A lot of summer improvements at DL schools
Come Sept. 3, visitors who come to Detroit Lakes’ Roosevelt Elementary School during the school day will notice a few changes have taken place.
The installation of a new, secure entrance adjacent to the school office is scheduled to be completed this week, according to Colin Gedrose, supervisor of operations for the school district.
“This is a fantastic addition for our students and families,” said Roosevelt Elementary Principal Renee Kerzman.
The new secure entry system will automatically lock the inner doors of the school’s main entryway at the start of classes each day at 8:20 a.m., and unlock them at the end of the school day, around 3:20 p.m.
This means all visitors to the school while classes are being held will need to be “buzzed in” and come inside the building via the school office; a new door leading directly from the entryway into the office has now been installed.
“Students who are tardy for first period will also need to be ‘buzzed in’ through the front office,” Kerzman cautioned — in other words, no sneaking into class a few minutes late.
The entrance on the north side of the building will also be locked, she added, so all parents will need to pick up their children at the lower entrance area, a policy that was instituted a couple of years ago.
Parents who come early to Roosevelt to pick up their children after school will have to wait outside, or in the main entryway, until the last bell has sounded.
This not only renders the building more secure during school hours, but also will hopefully reduce traffic congestion around the main entrance at the end of the school day, Kerzman said.
She added that making the Roosevelt building entrance more secure was just the first step; eventually, the plan is to install secured entrances in all school district facilities.
Though the secure entry at Roosevelt is the most visible improvement that has been made to school district facilities this summer, it’s far from the only upgrade that’s occurred since classes adjourned at the end of May, said District Business Manager Nancy Olson.
New tile was installed in both the boys’ and girls’ bathrooms at Roosevelt; the tiling upgrade was similar to a project completed at the high school last summer.
There were “major sidewalk repairs” completed around both the middle and high school buildings, and the north entrance of the middle school, along Central Street, was made handicap accessible, Olson added.
“The sidewalk at the high school was actually crumbling,” she said.
The middle school also got a new roof this summer, and the brick tuck pointing on some portions of Roosevelt’s roof was replaced as well.
Gedrose said that the roofing upgrade at Roosevelt was done “before it became a major issue,” which is part of the district’s ongoing efforts to keep on top of building maintenance — rather than having to complete roofing upgrades on several facilities at once, they stagger the projects over several years.
There were also two major projects completed at the high school this summer — new, safety code-compliant drains were installed in the pool, and the floor of the main gymnasium was completely refinished.
“We replaced about 40 boards in the floor” that were broken or cracked, Olson said, and the floor “was completely sanded down to the original maple,” Gedrose added.
“That was quite the undertaking, sanding it down to the bare boards,” he said.
Once the floor was completely sanded down to the bare wood, it was re-stained and refinished, and new lines were painted, Olson added
That project took about three weeks to complete from start to finish, said Gedrose.
“The staining looks beautiful,” he added. “The floor looks brand new.”
The biggest undertaking of the summer, however, was undoubtedly the installation of the new pool drains, Olson said.
“We were always under the impression that our drains were compliant,” said DL Superintendent Doug Froke, “and then one of our vendors came in and said that we weren’t.”
After investigating the situation, the school board “went ahead and made the decision to fix these things (drains) now, so there wouldn’t be any question (about compliance).
“Now we have been certified … the pool is right,” Froke added.
“The (Minnesota) Department of Health came in, inspected it and signed off on it,” Gedrose added.
But the process of getting to that point was a lengthy one.
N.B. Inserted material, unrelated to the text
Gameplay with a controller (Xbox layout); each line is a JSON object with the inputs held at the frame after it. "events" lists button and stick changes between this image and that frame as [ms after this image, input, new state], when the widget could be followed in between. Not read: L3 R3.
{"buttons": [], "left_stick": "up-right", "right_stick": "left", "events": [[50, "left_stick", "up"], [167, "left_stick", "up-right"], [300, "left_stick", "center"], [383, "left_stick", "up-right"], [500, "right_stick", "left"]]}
The pool, which is used year-round as a practice facility, was closed for approximately six weeks while the project was completed, Gedrose noted.
This was because just draining the pool and removing the concrete around the drains at the bottom wasn’t enough.
Because the bottom of the pool was located below the water table, in order to “dig down into the sand” where the drains were located, the district had to install de-watering equipment to keep the construction area sufficiently dry to complete the project, Gedrose said.
“It took a while for the de-watering to finish,” Olson added.
Froke said that work on the de-watering part of the project “was 24/7 for about three weeks.”
Looking at the pool now, it’s hard to envision how much work went into it, he added.
In addition, new tile was added in the high school cafeteria/commons area, to make it resemble a boardwalk, said Olson.
The district also has plans to add some new lighting in that area as well. “It’s a two-year project,” she added.